Pregnancy Considerations

Adverse effects were observed in animal reproduction studies. May cause fetal harm if administered to a pregnant woman.

Patient Education

• Discuss specific use of drug and side effects with patient as it relates to treatment. (HCAHPS: During this hospital stay, were you given any medicine that you had not taken before? Before giving you any new medicine, how often did hospital staff tell you what the medicine was for? How often did hospital staff describe possible side effects in a way you could understand?)

• Patient may experience nausea, vomiting, lack of appetite, abdominal pain, pharyngitis, back pain, constipation, diarrhea, or night sweats. Have patient report immediately to prescriber signs of infection, signs of bleeding (vomiting blood or vomit that looks like coffee grounds; coughing up blood; hematuria; black, red, or tarry stools; bleeding from the gums; abnormal vaginal bleeding; bruises without a reason or that get bigger; or any severe or persistent bleeding), signs of liver problems (dark urine, fatigue, lack of appetite, nausea, abdominal pain, light-colored stools, vomiting, or jaundice), signs of fluid and electrolyte problems (mood changes, confusion, muscle pain or weakness, abnormal heartbeat, severe dizziness or passing out, tachycardia, increased thirst, seizures, severe loss of strength and energy, lack of appetite, urinary retention or change in the amount of urine passed, dry mouth, dry eyes, or nausea or vomiting), shortness of breath, severe mouth sores, pale skin, edema, severe loss of strength and energy, signs of toxic epidermal necrolysis (red, swollen, blistered, or peeling skin [with or without fever]; red or irritated eyes; or sores in mouth, throat, nose, or eyes), or signs of tumor lysis syndrome (tachycardia or abnormal heartbeat; any passing out; urinary retention; muscle weakness or cramps; nausea, vomiting, diarrhea or lack of appetite; or feeling sluggish) (HCAHPS).

• Educate patient about signs of a significant reaction (eg, wheezing; chest tightness; fever; itching; bad cough; blue skin color; seizures; or swelling of face, lips, tongue, or throat). Note: This is not a comprehensive list of all side effects. Patient should consult prescriber for additional questions.
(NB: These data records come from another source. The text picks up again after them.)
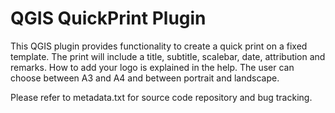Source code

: QGIS QuickPrint Plugin
======================

This QGIS plugin provides functionality to create a quick print on a fixed template. 
The print will include a title, subtitle, scalebar, date, attribution and remarks. 
How to add your logo is explained in the help. 
The user can choose between A3 and A4 and between portrait and landscape.

Please refer to metadata.txt for source code repository and bug tracking.
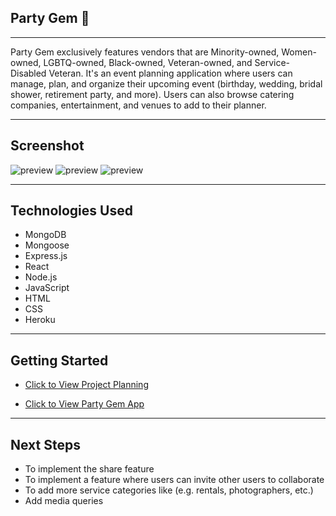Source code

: ## Party Gem 💎
---

Party Gem exclusively features vendors that are Minority-owned, Women-owned, LGBTQ-owned, Black-owned, Veteran-owned, and Service-Disabled Veteran. It's an event planning application where users can manage, plan, and organize their upcoming event (birthday, wedding, bridal shower, retirement party, and more). Users can also browse catering companies, entertainment, and venues to add to their planner.

---
## Screenshot
![ preview](https://i.imgur.com/ziTSNq0.png)
![ preview](https://i.imgur.com/5bLIb5d.png)
![ preview](https://i.imgur.com/xfQJ8x1.png)

---
## Technologies Used

- MongoDB
- Mongoose
- Express.js
- React
- Node.js
- JavaScript
- HTML
- CSS
- Heroku

---
## Getting Started

- [Click to View Project Planning](https://trello.com/b/stT7uw21/capstone-project-mern-stack-party-gem)

- [Click to View Party Gem App](https://party-gem-1-9f1d68171923.herokuapp.com)

---
## Next Steps

- To implement the share feature
- To implement a feature where users can invite other users to collaborate
- To add more service categories like (e.g. rentals, photographers, etc.)
- Add media queries

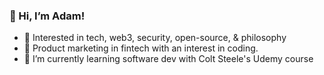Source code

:### 👋 Hi, I’m Adam!
- 👀 Interested in tech, web3, security, open-source, & philosophy
- 🚀 Product marketing in fintech with an interest in coding.
- 🌱 I’m currently learning software dev with Colt Steele's Udemy course

<!---
mindofadam/mindofadam is a ✨ special ✨ repository because its `README.md` (this file) appears on your GitHub profile.
You can click the Preview link to take a look at your changes.
--->
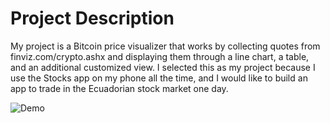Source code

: # Project Description

My project is a Bitcoin price visualizer that works by collecting quotes from finviz.com/crypto.ashx and displaying them through a line chart, a table, and an additional customized view. I selected this as my project because I use the Stocks app on my phone all the time, and I would like to build an app to trade in the Ecuadorian stock market one day.

![Demo](demo.gif)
Intended Use and Disclaimer: Should not be printed and given to patients. This information is intended to serve as a concise initial reference for health care professionals to use when discussing medications with a patient. You must ultimately rely on your own discretion, experience, and judgment in diagnosing, treating, and advising patients.